Prof. Rasigan Maharajh
World systems are deeply entangled within increasing and escalating polycrises. Our precarity as a species-being demands that we critically analyse our location within our contemporary conjuncture and recognise the contradictions underpinning the manifestations of despair, deprivation, and destitution experienced by the global majority of our nearly 8.1 billion people at the end of the 2,023rd year of our common era. In How Europe Undeveloped Africa, Walter Rodney argued that the “… connection between Africa and Europe from the fifteenth century onwards served to block this spirit of technological innovation both directly and indirectly” (Rodney, 1972). Samir Amin introduced the concept of an ‘imperialist rent’ which established, maintained, and reproduced unequal exchanges and ensured the flow of resources from the colonised territories to enrich the countries of the core capitalist economies (Amin, S. 1976). Recent scholarship has not only served to validate the subjugation of the global majority to the collective west, but also begun to quantify the exploitation and expropriation of value being undertaken. Hickel and colleagues studies the period between 1960 and 2018 and found that “…the global North (‘advanced economies’) appropriated from the South commodities worth $2.2 trillion in Northern prices — enough to end extreme poverty 15 times over. Over the whole period, drain from the South totalled $62 trillion (constant 2011 dollars), or $152 trillion when accounting for lost growth. Appropriation through unequal exchange represents up to 7% of Northern GDP and 9% of Southern GDP” (Hickel et al, 2021).
It is therefore imperative that our appreciation of article 26 of the Human Rights Charter of the United Nations at its 75th anniversary derives from a materialist rendition of history and a critical understanding of our contemporary conjuncture within polycrises that characterises our international political economy, its division of labour, and the changing dynamics of labour processes through which value is created. The three component sub-clauses of article 26 are in serious need to be updated and reframed within our current circumstances and the international balance of class forces. Advocacy of a revitalised transnational solidarity should foreground the aspirations of the global majority, redress the epistemicide of colonial and corporate state capture, and promote the praxis of decoloniality. Pluripolarity is emergent in our times of polycrises and the threat of ecological extinction.
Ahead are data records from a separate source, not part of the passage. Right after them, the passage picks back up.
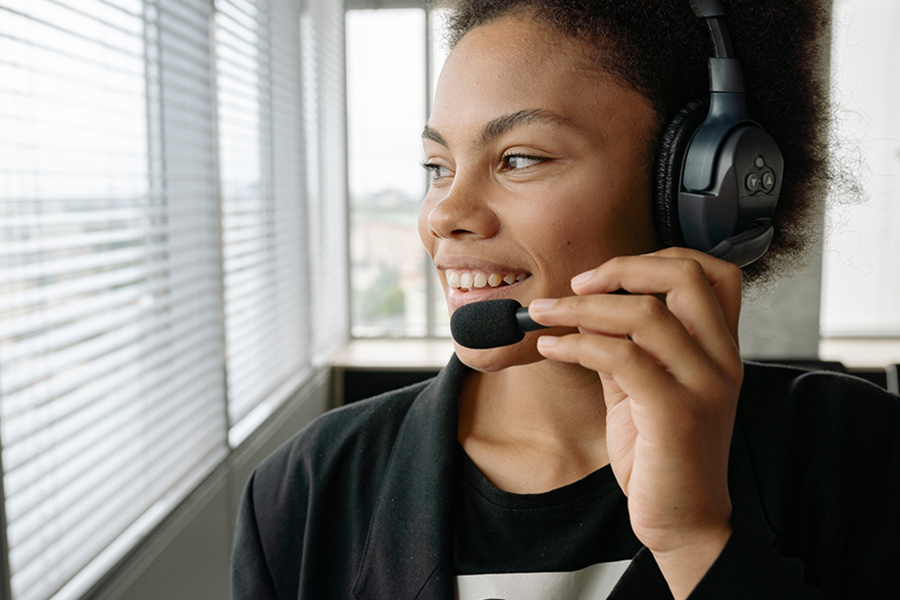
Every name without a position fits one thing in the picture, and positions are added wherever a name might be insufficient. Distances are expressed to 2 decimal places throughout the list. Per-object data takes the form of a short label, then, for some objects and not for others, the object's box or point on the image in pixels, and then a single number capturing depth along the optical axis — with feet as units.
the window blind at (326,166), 10.72
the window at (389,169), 12.66
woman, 2.66
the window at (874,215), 11.78
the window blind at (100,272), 3.96
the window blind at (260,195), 7.30
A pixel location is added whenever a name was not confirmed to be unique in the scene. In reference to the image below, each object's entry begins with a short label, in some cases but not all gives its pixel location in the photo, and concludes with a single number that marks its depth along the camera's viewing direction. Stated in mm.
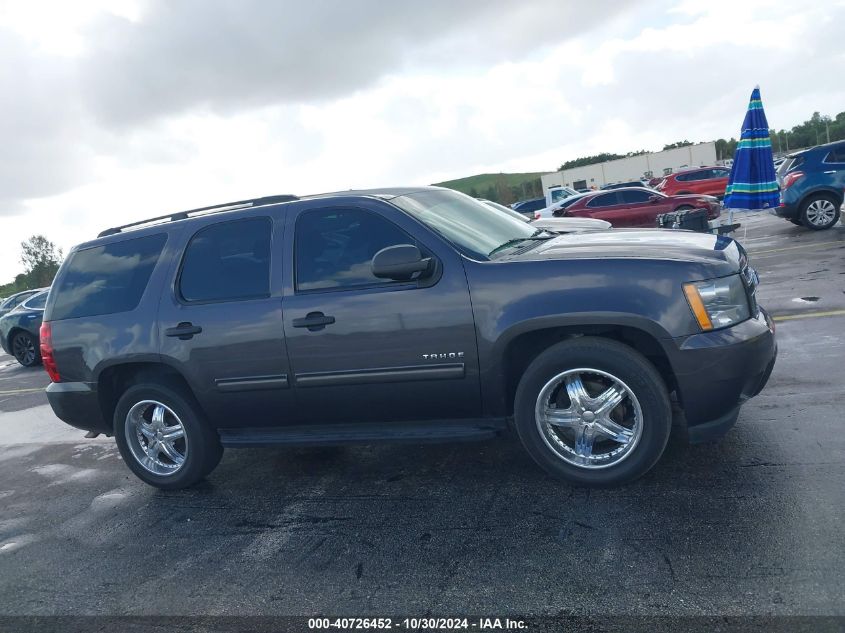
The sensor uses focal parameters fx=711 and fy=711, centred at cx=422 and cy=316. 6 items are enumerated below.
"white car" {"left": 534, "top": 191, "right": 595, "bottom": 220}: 22219
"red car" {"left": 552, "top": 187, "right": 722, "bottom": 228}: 20359
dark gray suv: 3797
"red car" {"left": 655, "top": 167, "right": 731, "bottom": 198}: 30484
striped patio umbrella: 14172
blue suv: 13898
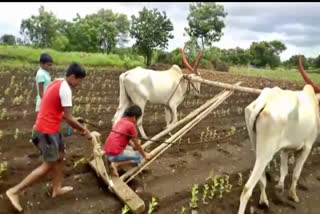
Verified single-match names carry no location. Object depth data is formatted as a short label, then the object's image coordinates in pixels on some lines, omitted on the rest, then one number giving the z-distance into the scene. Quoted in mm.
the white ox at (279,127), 2870
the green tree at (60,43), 24871
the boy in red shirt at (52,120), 2664
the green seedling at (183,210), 2932
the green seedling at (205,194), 3160
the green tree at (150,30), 14522
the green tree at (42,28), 28176
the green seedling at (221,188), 3277
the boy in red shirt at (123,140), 3151
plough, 2735
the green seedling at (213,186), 3252
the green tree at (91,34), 23925
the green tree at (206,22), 19660
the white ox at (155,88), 4664
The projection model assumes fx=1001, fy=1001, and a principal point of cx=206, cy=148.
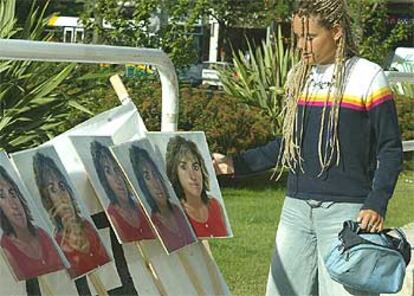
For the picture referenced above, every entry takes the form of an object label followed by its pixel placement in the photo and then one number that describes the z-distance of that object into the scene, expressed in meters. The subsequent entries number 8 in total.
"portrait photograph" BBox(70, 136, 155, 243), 3.58
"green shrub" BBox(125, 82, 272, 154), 12.16
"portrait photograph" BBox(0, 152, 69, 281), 3.14
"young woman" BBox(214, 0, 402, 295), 3.92
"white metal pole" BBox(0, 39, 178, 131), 3.30
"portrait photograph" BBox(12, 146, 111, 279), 3.33
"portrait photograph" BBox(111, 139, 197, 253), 3.71
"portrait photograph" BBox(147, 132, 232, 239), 4.00
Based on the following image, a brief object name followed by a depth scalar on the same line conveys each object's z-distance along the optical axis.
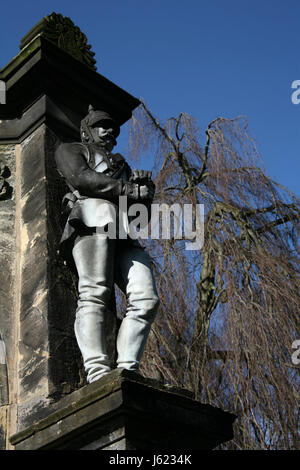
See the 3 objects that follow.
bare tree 7.36
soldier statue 4.12
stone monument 3.63
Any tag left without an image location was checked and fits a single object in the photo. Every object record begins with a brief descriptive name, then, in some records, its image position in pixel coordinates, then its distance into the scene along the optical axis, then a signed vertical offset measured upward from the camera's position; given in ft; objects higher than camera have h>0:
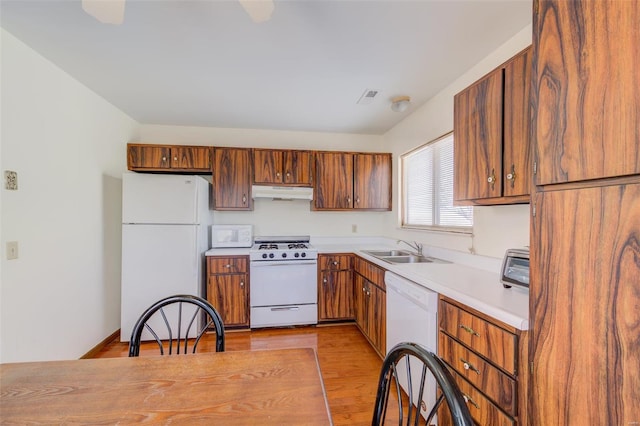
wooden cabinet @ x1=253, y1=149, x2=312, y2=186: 11.03 +1.89
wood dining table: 2.45 -1.83
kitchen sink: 8.59 -1.48
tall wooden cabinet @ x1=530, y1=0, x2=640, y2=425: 2.38 -0.01
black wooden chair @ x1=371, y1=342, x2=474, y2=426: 1.86 -1.33
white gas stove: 10.17 -2.77
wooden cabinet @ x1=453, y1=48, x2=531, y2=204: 4.40 +1.42
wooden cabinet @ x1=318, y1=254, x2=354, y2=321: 10.59 -2.88
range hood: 10.98 +0.85
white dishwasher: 5.30 -2.26
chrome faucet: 9.30 -1.13
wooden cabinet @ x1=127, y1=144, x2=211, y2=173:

Rethinking the form, function, and content of education and training provides the possibilities of progressive intergenerational learning and teaching. A better world for all must arise against the genocidal tendencies of late-stage capitalism and the extinction-orientated hubris of furthering capital accumulation through the commodification of all life and living systems. Other world systems are possible in thoughts and deeds. As argued by Steven Bantu Biko: “The most potent weapon in the hands of the oppressor is the mind of the oppressed” (Biko, 1978). Transforming article 26 of the UN’s Human Rights Charter should also empower us all towards defending the global knowledge commons and reclaiming a people’s science and technology from further capitalist enclosure and appropriation though intellectual property regimes.
References
Amin, S. 1976. Unequal Development: An Essay on the Social Formations of Peripheral Capitalism, Monthly Review Press, New York.
Amin, S. 2011. Eurocentrism: Modernity, Religion, and Democracy: A Critique of Eurocentrism and Culturalism, Pambazuka Press, Cape Town [2nd Edition].
Biko, S.B. 1978. I Write What I Like, Heinemann, Johannesburg.
Hickel, J.; Sullivan, D.; and Zoomkawala, H. 2021. Plunder in the Post-Colonial Era: Quantifying Drain from the Global South Through Unequal Exchange, 1960–2018, New Political Economy, 26(6): 1030-1047.
Maharajh, R. 2021. Advancing Sustainable Futures for All: 21st Century Public Engagement and Mission-orientated Research, Global Research Council, London.
Maharajh, R.; and Tivana, S. 2023. Ecocide or Socialism: Ecological Challenges and Neoliberal Capitalist Constrains on Radical Transformation, in Balfour, R.J. [editor] Mzala Nxumalo, Leftist Thought and Contemporary South Africa, Jacana, Johannesburg.
Rodney, W. 1972. How Europe Underdeveloped Africa, Verso, London [2018 edition].